Single Pass Validation — Checking Row, Column, and Box Simultaneously — Watch how each cell is checked against its row set, column set, and sub-box set in a single traversal. All three constraints are validated at once per cell.

Algorithm

  1. Create three arrays of sets: rows[9], cols[9], boxes[9] — each initialized as empty sets.
  2. For each cell (i, j) in the 9×9 board:
    a. If board[i][j] is '.', skip to the next cell.
    b. Let digit = board[i][j].
    c. Compute the sub-box index: box_idx = (i / 3) * 3 + (j / 3).
    d.
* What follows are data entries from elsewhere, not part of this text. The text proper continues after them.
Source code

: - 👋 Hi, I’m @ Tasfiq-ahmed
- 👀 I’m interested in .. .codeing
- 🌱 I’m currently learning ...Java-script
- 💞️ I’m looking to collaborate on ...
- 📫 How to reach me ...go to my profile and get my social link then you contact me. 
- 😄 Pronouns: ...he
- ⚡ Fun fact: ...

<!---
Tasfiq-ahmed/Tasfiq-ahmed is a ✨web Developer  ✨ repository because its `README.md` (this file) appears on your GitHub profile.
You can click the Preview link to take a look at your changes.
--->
If digit is already in rows[i] OR cols[j] OR boxes[box_idx], return false.
    e. Otherwise, add digit to rows[i], cols[j], and boxes[box_idx].
  3. If the entire board is traversed without a violation, return true.

Code

#include <vector>
#include <unordered_set>
using namespace std;

class Solution {
public:
    bool isValidSudoku(vector<vector<char>>& board) {
        unordered_set<char> rows[9], cols[9], boxes[9];
        
        for (int i = 0; i < 9; i++) {
            for (int j = 0; j < 9; j++) {
                char c = board[i][j];
                if (c == '.') continue;
                
                int boxIdx = (i / 3) * 3 + (j / 3);
                
                if (rows[i].count(c) || cols[j].count(c) || boxes[boxIdx].count(c)) {
                    return false;
                }
                
                rows[i].insert(c);
                cols[j].insert(c);
                boxes[boxIdx].insert(c);
            }
        }
        return true;
    }
};
class Solution:
    def isValidSudoku(self, board: list[list[str]]) -> bool:
        rows = [set() for _ in range(9)]
        cols = [set() for _ in range(9)]
        boxes = [set() for _ in range(9)]
        
        for i in range(9):
            for j in range(9):
                c = board[i][j]
                if c == '.':
                    continue
                
                box_idx = (i // 3) * 3 + (j // 3)
                
                if c in rows[i] or c in cols[j] or c in boxes[box_idx]:
                    return False
                
                rows[i].add(c)
                cols[j].add(c)
                boxes[box_idx].add(c)
        
        return True
import java.util.HashSet;

class Solution {
    public boolean isValidSudoku(char[][] board) {
        HashSet<Character>[] rows = new HashSet[9];
        HashSet<Character>[] cols = new HashSet[9];
        HashSet<Character>[] boxes = new HashSet[9];
        
        for (int i = 0; i < 9; i++) {
            rows[i] = new HashSet<>();
            cols[i] = new HashSet<>();
            boxes[i] = new HashSet<>();
        }
        
        for (int i = 0; i < 9; i++) {
            for (int j = 0; j < 9; j++) {
                char c = board[i][j];
                if (c == '.') continue;
                
                int boxIdx = (i / 3) * 3 + (j / 3);
                
                if (rows[i].contains(c) || cols[j].contains(c) || boxes[boxIdx].contains(c)) {
                    return false;
                }
                
                rows[i].add(c);
                cols[j].add(c);
                boxes[boxIdx].add(c);
            }
        }
        return true;
    }
}

Complexity Analysis

Time Complexity: O(1)

We traverse the 9×9 board exactly once, visiting each of the 81 cells a single time. For each non-empty cell, we perform three O(1) set lookups and at most three O(1) set insertions. The total work is bounded by 81 × 6 = 486 constant-time operations. Since the board size is fixed and never changes, the time complexity is O(1).

Compared to the brute force, we reduced from ~3 passes to 1 pass, though both are technically O(1) due to the fixed board size.

Space Complexity: O(1)

We maintain 27 sets (9 for rows + 9 for columns + 9 for sub-boxes). Each set holds at most 9 elements (digits 1-9). The total storage is bounded by 27 × 9 = 243 entries. Since this does not grow with any variable input, the space complexity is O(1).